In her amazingly relatable book Motherwhelmed, Beth Berry talks about the unmet needs of mothers in modern-day society and how they lead to this burnout and resentment that ultimately fuels mom rage. In our modern society, the village mentality is absent. We are all living in isolation in terms of the logistics of raising our children and we are so busy in the throes of it all to even realize that our needs are not being met until some sort of breakdown or burnout occurs.  

Living depleted

So many of us are living in this space of depletion, and while a lot of it is from sleep deprivation (that struggle is SO real), it goes so much further than that. There is a sense of soul fatigue–and the feeling that there is no place for our feelings and emotions.  Space where we don’t even take the time to feel the feelings that we are having and check-in with ourselves. Space where we are afraid to ask for support or are too busy to even realize that we need it.  

If we want to raise emotionally healthy and whole children, we have to start showing up as whole mamas. 

We have to be proactive with self-care–and self-care isn’t just meeting our basic needs but also filling up and expressing our soul-making space for creativity and the things that bring us joy.

So often self-care comes as a luxury or as damage control, after a mama meltdown. But it needs to happen as the rhythm and routine of our lives. 

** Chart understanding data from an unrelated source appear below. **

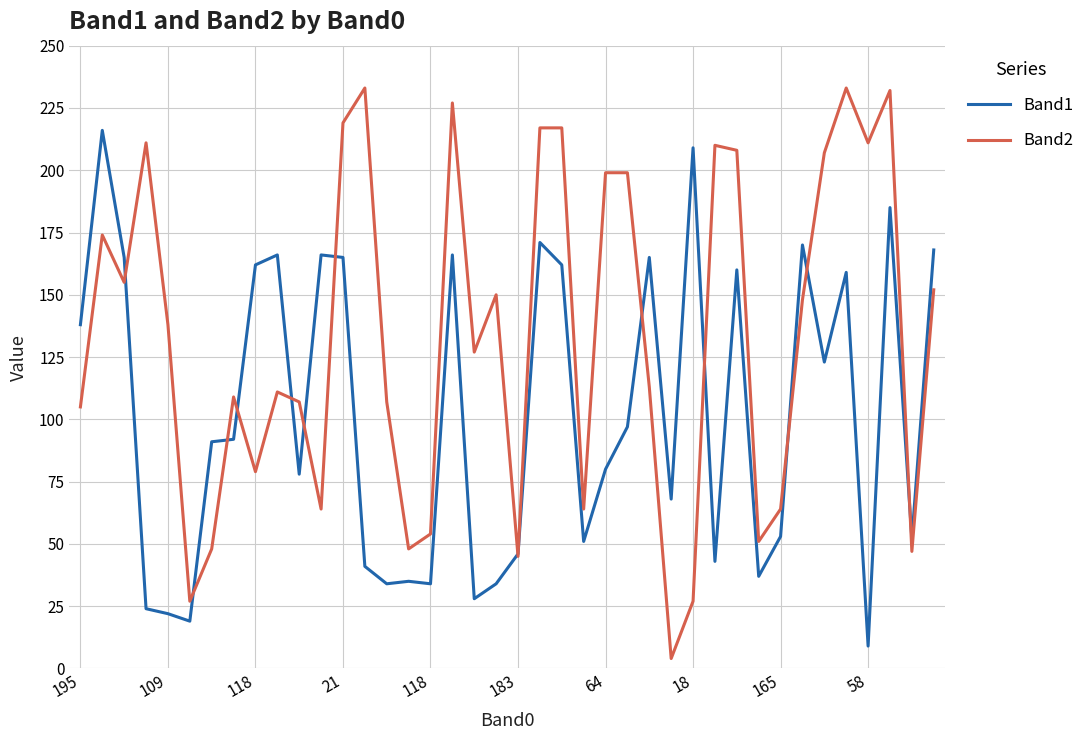

List the series in order of their overall mean, highest first.

Band2, Band1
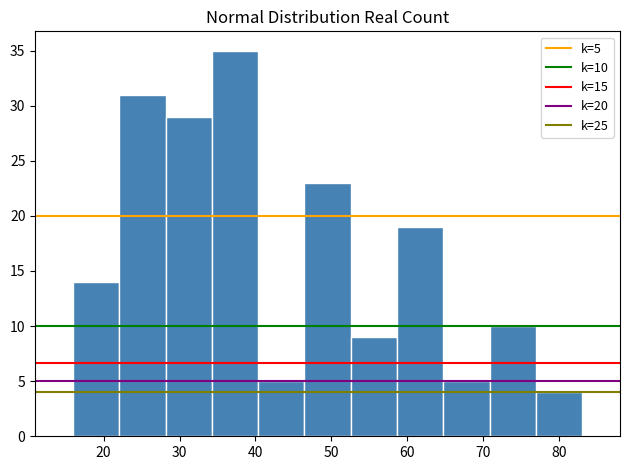

Which range on the x-axis has the tallest bar?

34 to 40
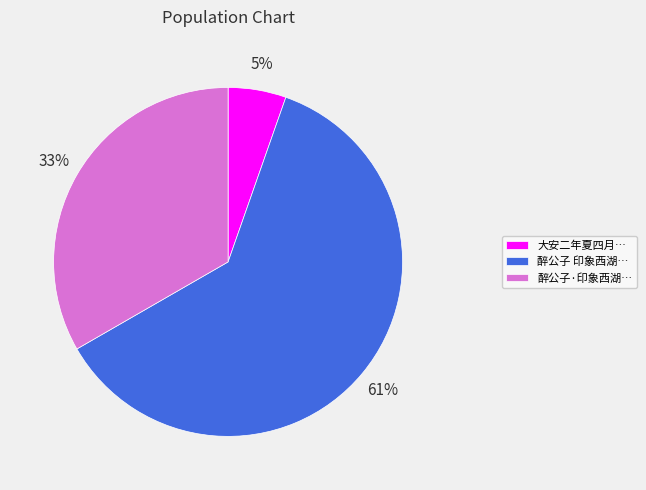

The 大安二年夏四月… slice represents 5% of the pie. True or false?

True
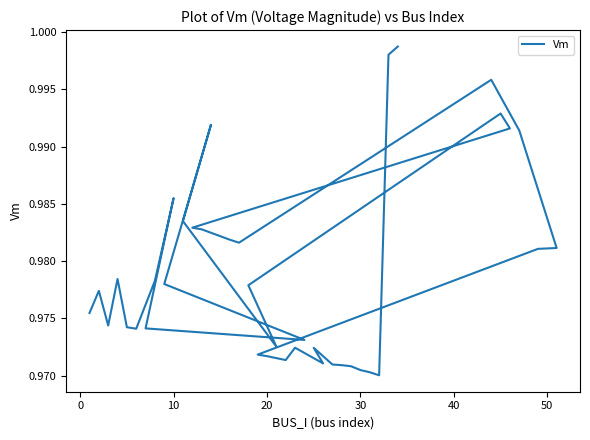

How many interior local valleys (lower than both neighbors) does the data have?

8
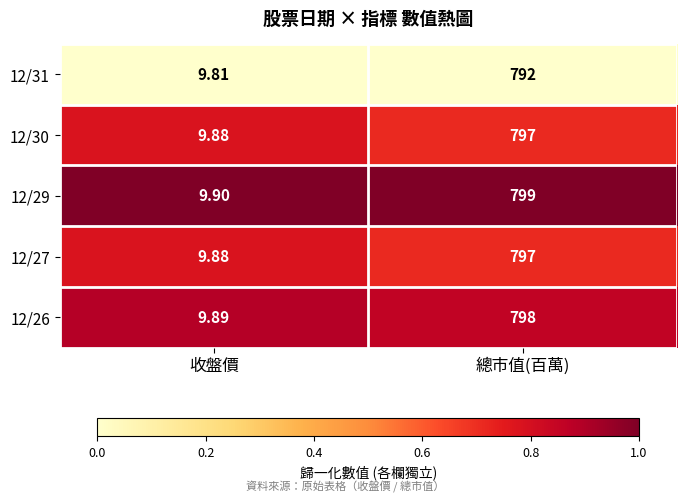

Which category has the lowest value across all series?

收盤價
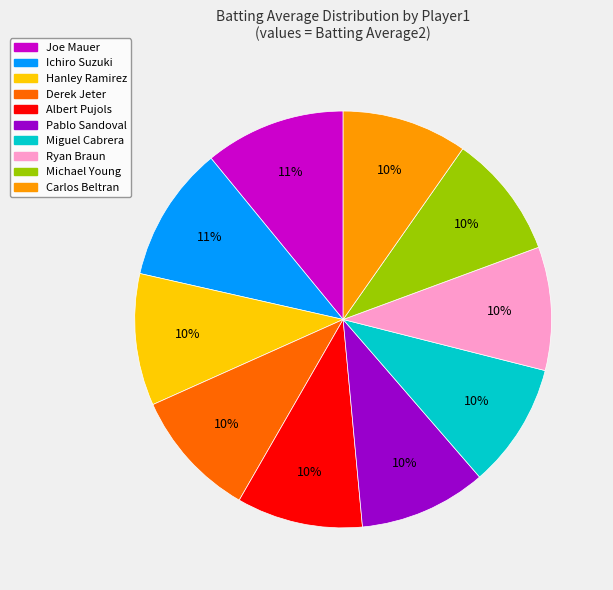

Do Joe Mauer and Albert Pujols together represent more than half of the pie?

No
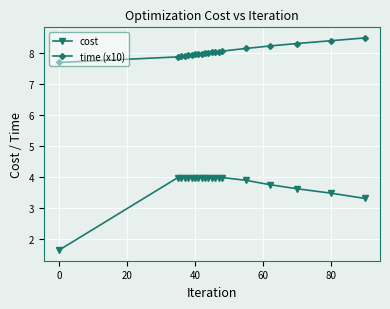

What is the average value of the cost series?

3.8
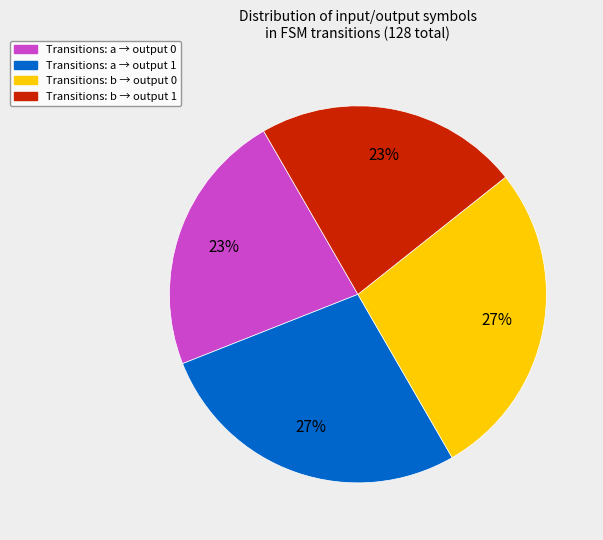

Does any single category account for the majority?

No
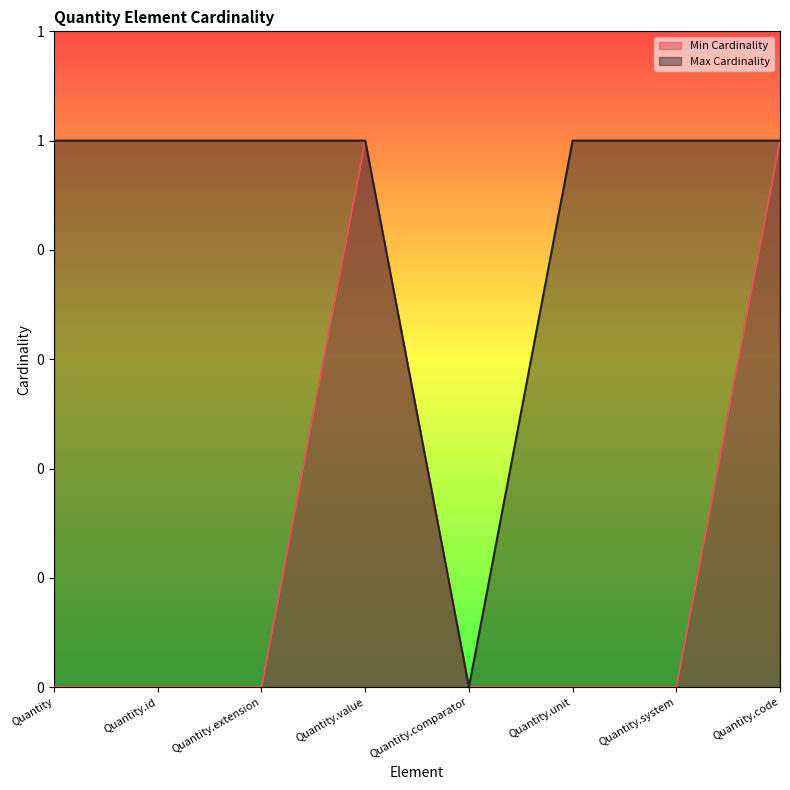

True or false: Min Cardinality has a value of 0 at Quantity.extension.

True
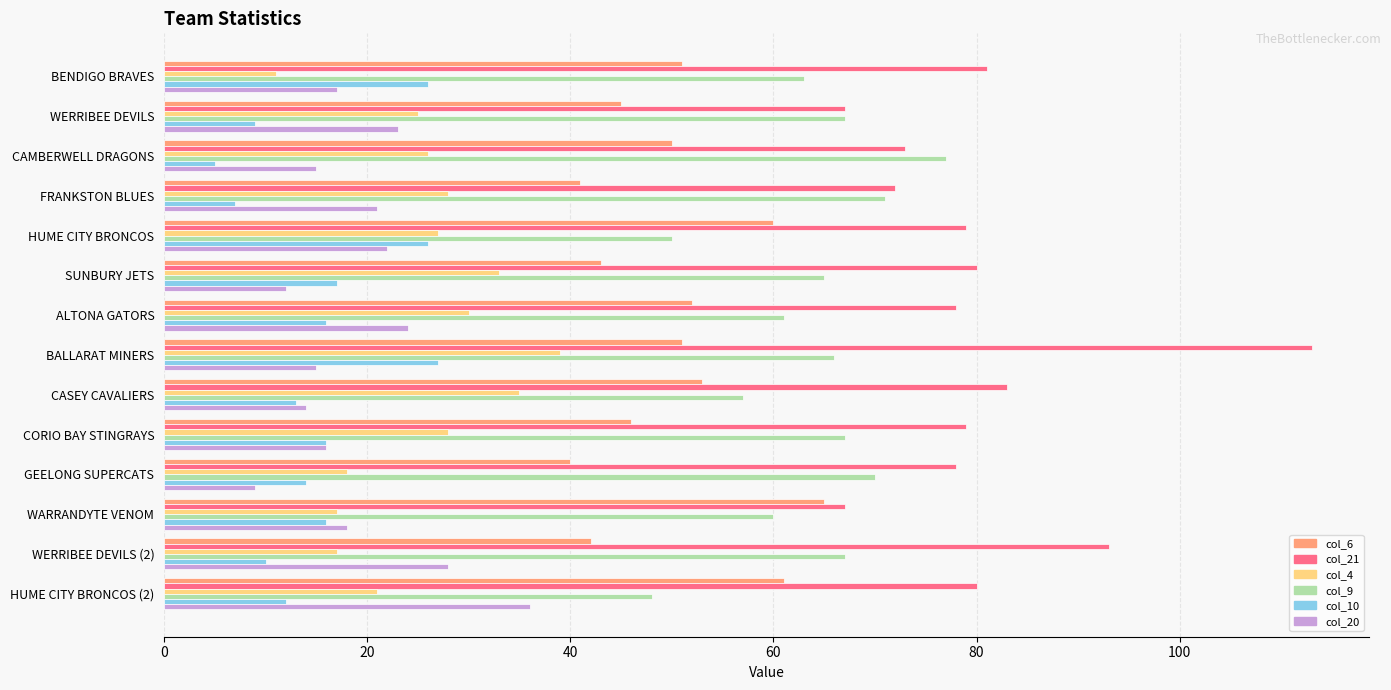

Which series changed the most between CAMBERWELL DRAGONS and WERRIBEE DEVILS (2)?

col_21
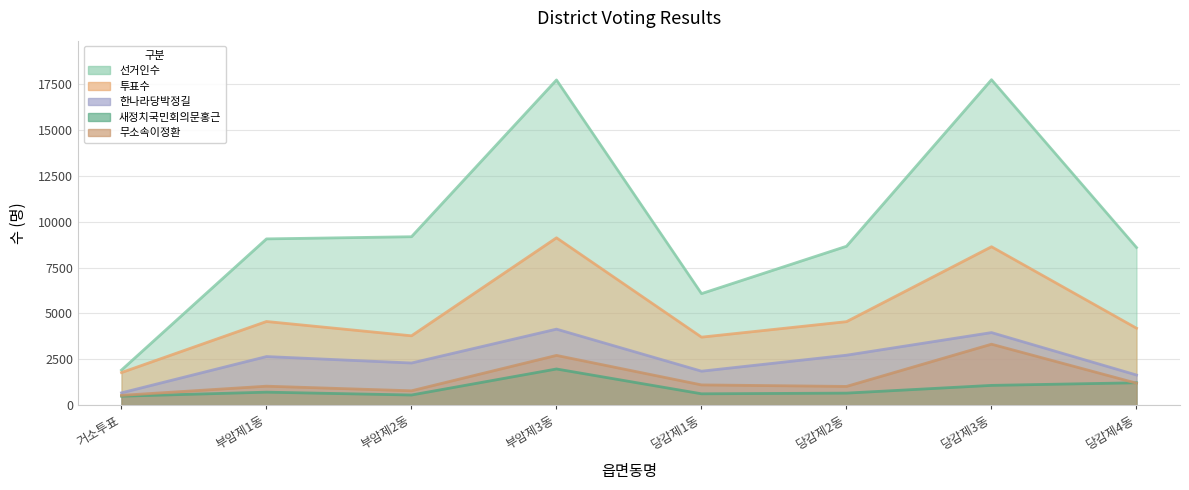

Where is 새정치국민회의문홍근 nearest to the value 1228?

당감제4동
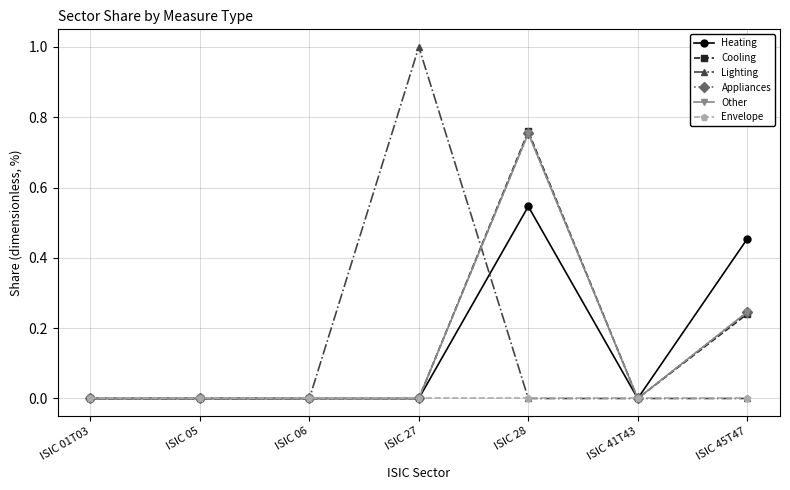

The value of Other at ISIC 05 is -0.4. True or false?

False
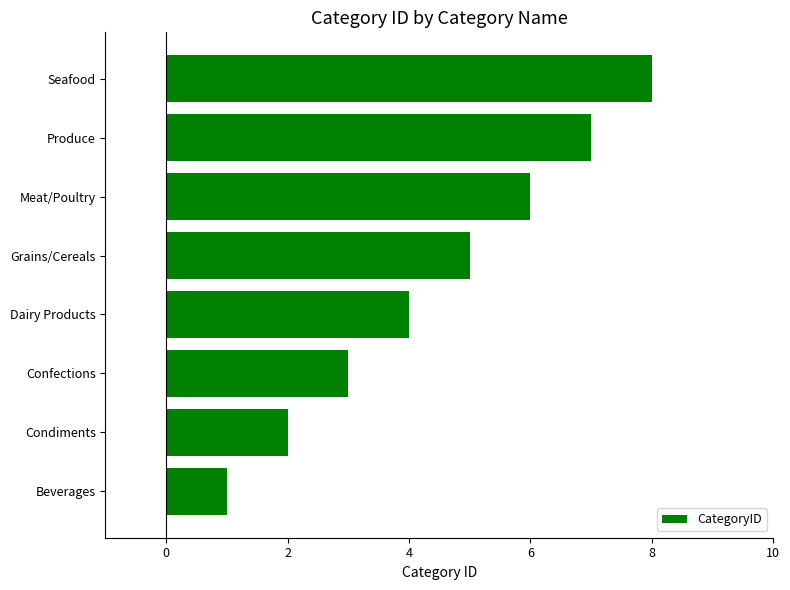

True or false: the data shows 4 at Condiments.

False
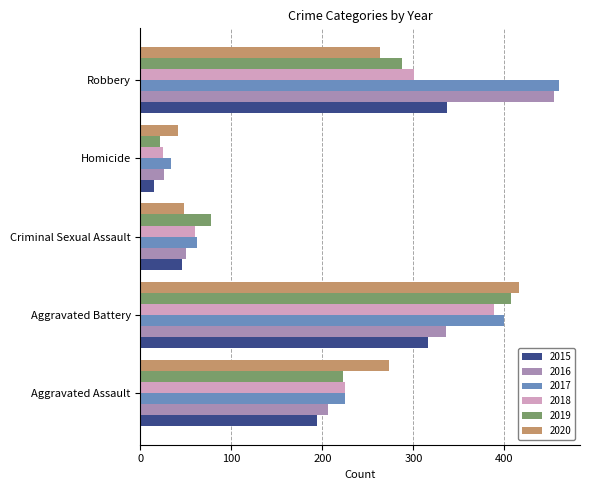

Which series has the largest range (max minus min)?

2016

We must find ways to support each other by outsourcing and recreating the village. Maybe it is babysitting exchanges or creating homeschooling pods. Maybe it’s meal prep parties. This time has invited us to get creative and flexible and that needs to happen in our thinking as well as in our scheduling. We must make the space to check in with ourselves. We must get comfortable admitting what we need and asking for what we need, in all aspects of our lives. We must find ways to prioritize ourselves and put ourselves back into our schedules.

If we don’t find ways to meet our needs, we will never be able to channel the rage. We are really great at meeting the needs of others, and it is time that we start with our own. The world needs us whole, and it’s time for us to step up and answer that call.